“The positive thing is: the first game is under their belt,” Penguins
coach Michel Therrien said after the Penguins were taught a lesson by the Senators in a 6-3 loss that left Pittsburgh trailing the best-of-seven Eastern Conference opening-round series 1-0.
“A lot of those guys, this was their first game in the NHL playoffs and I didn’t feel our team was tight, but I guess they were.”
Although Crosby, the 19-year-old who became the youngest player to ever lead the NHL in scoring after notching 120 points in the regular season, picked up his first career playoff goal, it was hardly the start he wanted.
“It’s faster, it’s more intense, but I didn’t see a whole lot of
different things besides that,” Crosby said of his initial reaction to playoff hockey. “I don’t think we weren’t ready. I think we got caught watching a little bit.”
On a Penguins team in which 15 players had never played a game in the post-season before Wednesday, he was kept in check by an Ottawa squad that was making its 10th straight playoff appearance.
Rather than pairing Crosby with talented Russian rookie Evgeni Malkin, Therrien opted to play his star centre on a line with a couple of grinders in veteran Gary Roberts and Colby Armstrong.
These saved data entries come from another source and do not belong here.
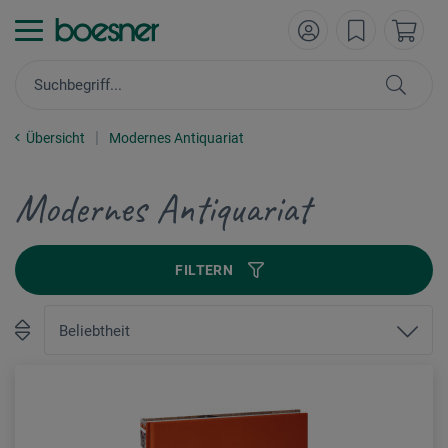
Übersicht
Modernes Antiquariat
Modernes Antiquariat
FILTERN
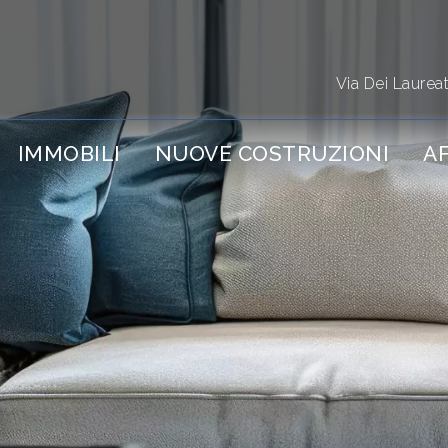
Via Dei Laurea
IMMOBILI
NUOVE COSTRUZIONI
AF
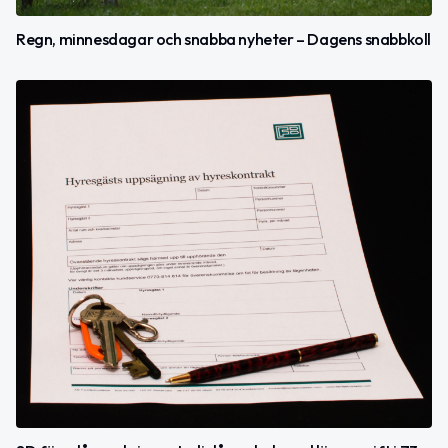
Regn, minnesdagar och snabba nyheter – Dagens snabbkoll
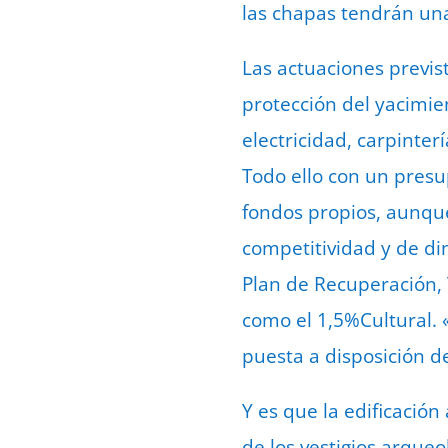
las chapas tendrán una 
Las actuaciones previst
protección del yacimie
electricidad, carpinter
Todo ello con un presu
fondos propios, aunqu
competitividad y de di
Plan de Recuperación, 
como el 1,5%Cultural.
puesta a disposición d
Y es que la edificación
de los vestigios arque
In almost 23 minutes of ice time, Crosby recorded just three shots on goal, getting a late power-play marker with 49 seconds remaining and the score out of reach. He finished minus-1.
“Tonight, maybe the bounces didn’t go our way or his way,” Roberts said. “I got no problem with ‘inexperience’ people think we have. I think we’ll bounce back.”
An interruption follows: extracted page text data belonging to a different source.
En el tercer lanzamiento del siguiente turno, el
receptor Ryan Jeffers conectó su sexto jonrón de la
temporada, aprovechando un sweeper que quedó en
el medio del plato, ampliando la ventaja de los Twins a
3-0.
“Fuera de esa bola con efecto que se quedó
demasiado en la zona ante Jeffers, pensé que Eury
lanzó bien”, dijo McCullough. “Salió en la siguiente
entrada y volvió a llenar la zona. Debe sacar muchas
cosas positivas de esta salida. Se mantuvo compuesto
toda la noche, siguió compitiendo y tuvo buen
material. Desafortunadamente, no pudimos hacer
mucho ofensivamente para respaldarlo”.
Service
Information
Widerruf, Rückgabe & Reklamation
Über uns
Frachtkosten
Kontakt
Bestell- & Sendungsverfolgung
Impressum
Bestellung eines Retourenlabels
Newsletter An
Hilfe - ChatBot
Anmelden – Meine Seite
Crosby was serving a hooking penalty when Dany Heatley scored Ottawa’s fourth goal early in the third period and, to add insult to injury, had his own goal 14 seconds later disallowed by referee Paul Devorski when it was ruled he kicked the puck past Ray Emery after Emery made the initial save and Crosby slid into the Senators goaltender.
“It’s a tough one to take,” Crosby said of the call. “It probably would have given us a little more momentum after they scored. a I thought for sure it was going to be a goal.”
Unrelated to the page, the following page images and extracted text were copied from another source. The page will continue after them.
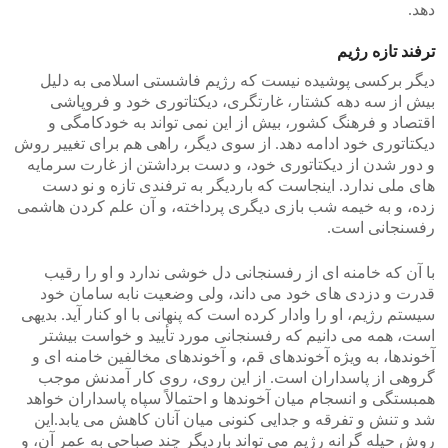
دهد.
ترفند تازه رژیم
دیگر برکسی پوشیده نیست که رژیم فاشستی اسلامی به دلیل
بیش از سه دهه کشتار، غارتگری، دیکتاتوری خود و فروپاشی
اقتصاد و فرهنگ کشور، بیش از این نمی تواند به خودکامگی و
دیکتاتوری خود ادامه دهد. از سوی دیگر، راهی هم برای تغییر روش
و دور شدن از دیکتاتوری خود، و دست برداشتن از غارت سرمایه
های ملی ندارد. اینجاست که باردیگر به ترفندی تازه و نو دست
زده، و به خیمه شب بازی دیگری پرداخته، و آن علم کردن هاشمی
رفسنجانی است.
با آن که خامنه ای از رفسنجانی دل خوشی ندارد و او را رقیب
قدرت و دزدی های خود می داند، ولی وضعیت نابه سامان خود
سیستم رژیم، او را وادار کرده است که پنهانی با او کنار آید. بدیهی
است، همه می دانیم که رفسنجانی مورد تأیید و خواست بیشتر
آخوندها، به ویژه آخوندهای قم، و آخوندهای مخالفین خامنه ای و
گروهی از پاسداران است. از این روی، روی کار آمدنش موجب
همبستگی و انسجام میان آخوندها و احتمالاً سپاه پاسداران خواهد
شد و تنش و تفرقه و جدایی کنونی میان آنان کاهش می یابد.این
روش حیله گرانه رژیم می تواند باردیگر چند صباحی به عمر آن، و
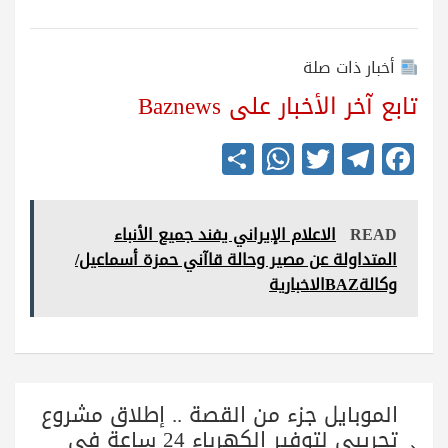
أخبار ذات صلة
تابع آخر الأخبار على Baznews
S
W
T
Te
Fa
ha
ha
wi
le
ce
re
ts
tte
gr
bo
READ
الاعلام الإيراني يفند جميع الأنباء
A
r
a
ok
المتداولة عن مصير وحالة قاآني حمزة أسماعيل/
pp
m
وكالةBAZالاخبارية
تصفّح
الموبايل جزء من القصة .. إطلاق مشروع
المقالات
تجريبي لتوفير الكهرباء 24 ساعة في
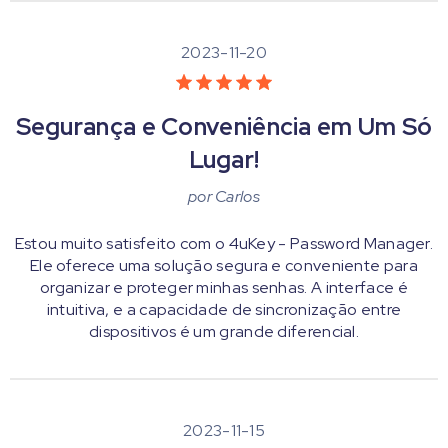
2023-11-20
Segurança e Conveniência em Um Só
Lugar!
por
Carlos
Estou muito satisfeito com o 4uKey - Password Manager.
Ele oferece uma solução segura e conveniente para
organizar e proteger minhas senhas. A interface é
intuitiva, e a capacidade de sincronização entre
dispositivos é um grande diferencial.
2023-11-15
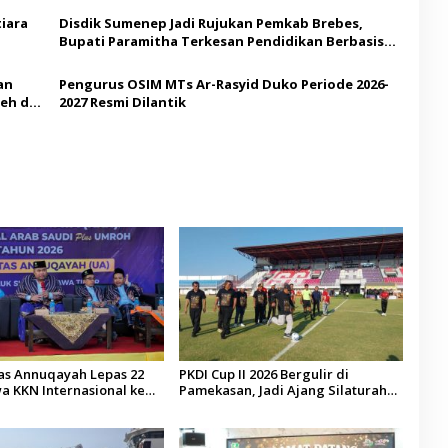
iara
Disdik Sumenep Jadi Rujukan Pemkab Brebes,
Bupati Paramitha Terkesan Pendidikan Berbasis
Budaya
an
Pengurus OSIM MTs Ar-Rasyid Duko Periode 2026-
eh di
2027 Resmi Dilantik
tas Annuqayah Lepas 22
PKDI Cup II 2026 Bergulir di
a KKN Internasional ke
Pamekasan, Jadi Ajang Silaturahmi
di
Kepala Desa se-Madura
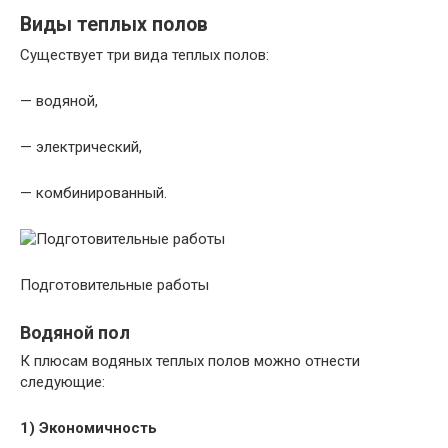
Виды теплых полов
Существует три вида теплых полов:
— водяной,
— электрический,
— комбинированный.
Подготовительные работы
Водяной пол
К плюсам водяных теплых полов можно отнести
следующие:
1) Экономичность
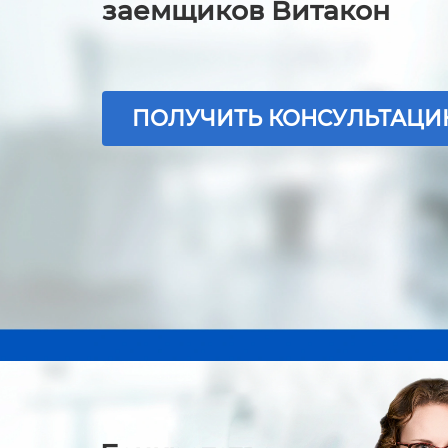
заемщиков Витакон
ПОЛУЧИТЬ КОНСУЛЬТАЦ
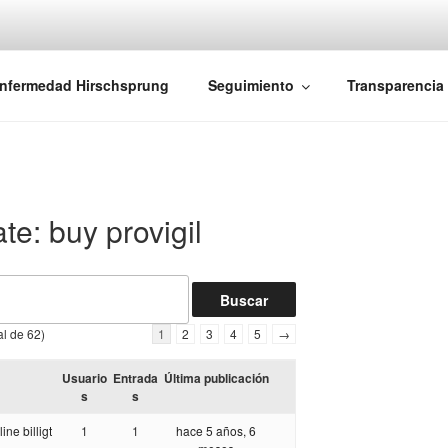
iones Ano-Rectales
nfermedad Hirschsprung
Seguimiento
Transparencia
te: buy provigil
al de 62)
1
2
3
4
5
→
Usuario
Entrada
Última publicación
s
s
ine billigt
1
1
hace 5 años, 6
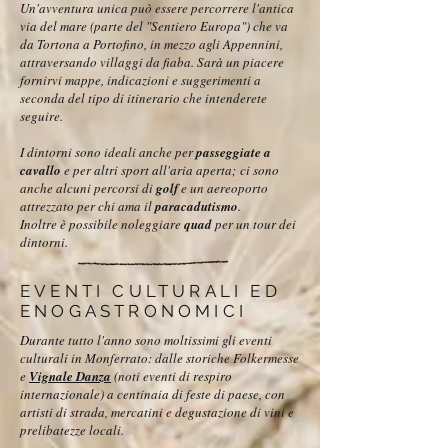
Un'avventura unica può essere percorrere l'antica
via del mare (parte del "Sentiero Europa") che va
da Tortona a Portofino, in mezzo agli Appennini,
attraversando villaggi da fiaba. Sarà un piacere
fornirvi mappe, indicazioni e suggerimenti a
seconda del tipo di itinerario che intenderete
seguire.
I dintorni sono ideali anche per
passeggiate a
cavallo
e per altri sport all'aria aperta; ci sono
anche alcuni percorsi di
golf
e un aereoporto
attrezzato per chi ama il
paracadutismo
.
Inoltre è possibile noleggiare
quad
per un tour dei
dintorni.
EVENTI CULTURALI ED
ENOGASTRONOMICI
Durante tutto l'anno sono moltissimi gli eventi
culturali in Monferrato: dalle storiche Folkermesse
e
Vignale Danza
(noti eventi di respiro
internazionale) a centinaia di feste di paese, con
artisti di strada, mercatini e degustazione di vini e
prelibatezze locali.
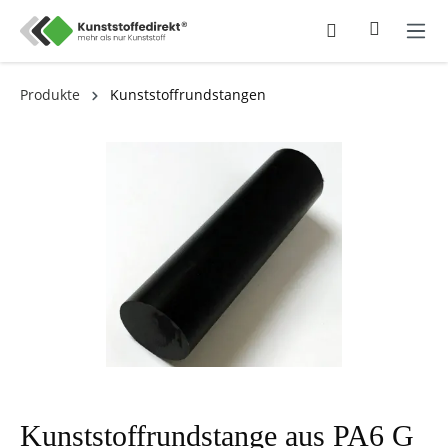
Produkte
Kunststoffrundstangen
Kunststoffrundstange aus PA6 G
Penguins goaltender Marc-Andre Fleury had a long night.
He allowed six goals on 36 shots in his playoff debut and was replaced by Jocelyn Thibault midway through the third period, although Therrien praised him for keeping the score as low as he did.
“It’s a tough game,” said Fleury, who caught his leg pad on the goal post and fell down to allow the Senators’ opening goal just 1:37 into the contest.
“Ottawa was ready.”
Therrien is hoping it’s a lesson learned. The Penguins will try to fare better in Game 2 on Saturday at Scotiabank Place.
“They learned the playoffs are another season. You’ve got to play the price mentally and physically,” he said. “They learned a lot.”